== Source records

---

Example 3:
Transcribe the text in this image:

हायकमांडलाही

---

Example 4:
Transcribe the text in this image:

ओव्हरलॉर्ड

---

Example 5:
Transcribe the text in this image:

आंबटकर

====
== Source records

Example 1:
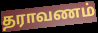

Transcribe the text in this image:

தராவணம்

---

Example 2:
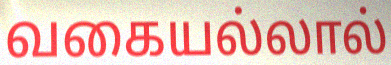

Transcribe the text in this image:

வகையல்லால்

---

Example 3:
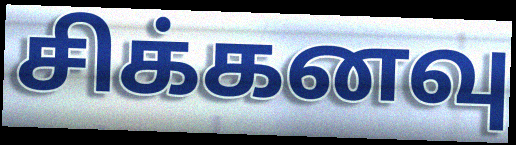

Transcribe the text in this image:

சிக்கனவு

====

_Aim of the exercise:_ Copy out each line of the records that contains the word "Example".

_Final result:_
Example 3:
Example 4:
Example 5:
Example 1:
Example 2:
Example 3:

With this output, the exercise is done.